Chart analysis data:
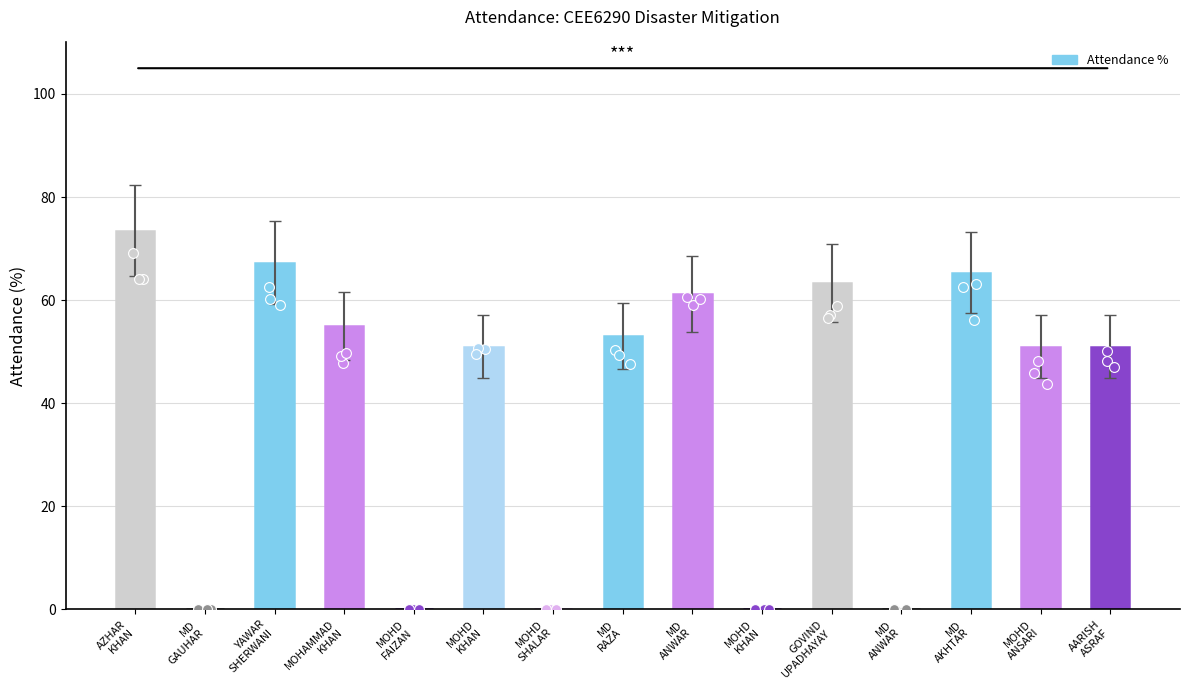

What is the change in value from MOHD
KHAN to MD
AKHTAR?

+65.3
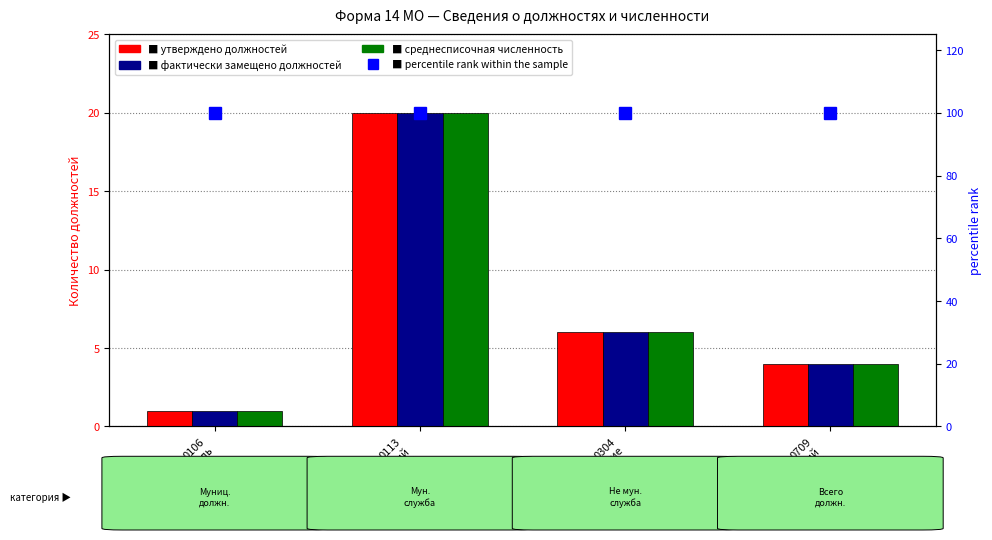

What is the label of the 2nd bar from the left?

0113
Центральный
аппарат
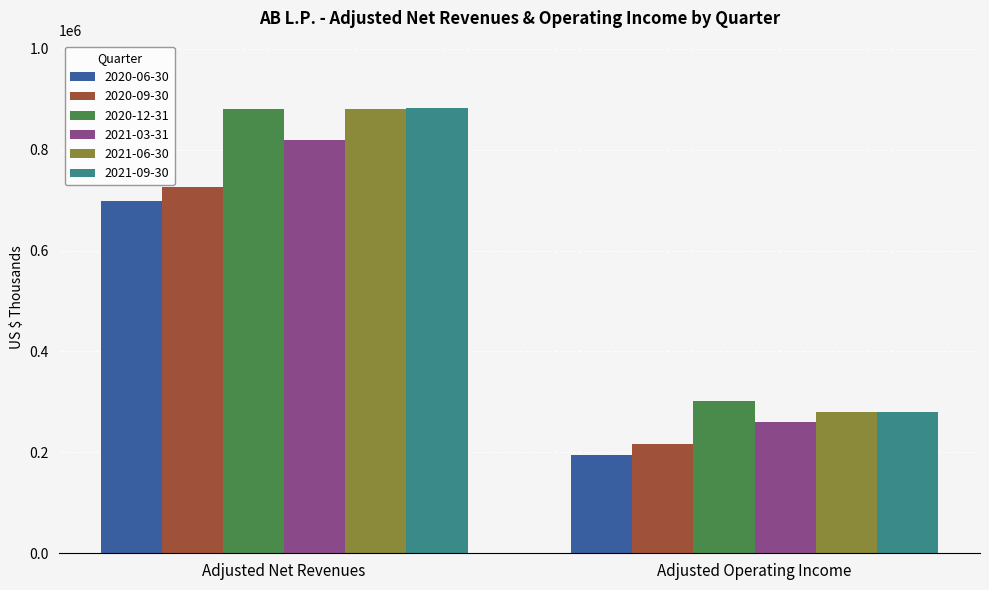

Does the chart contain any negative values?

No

_The problem_:
Give back all of the chart analysis data above word for word, leaving out the pictures.

_Written reply_:
What is the change in value from MOHD
KHAN to MD
AKHTAR?

+65.3

What is the label of the 2nd bar from the left?

0113
Центральный
аппарат

Does the chart contain any negative values?

No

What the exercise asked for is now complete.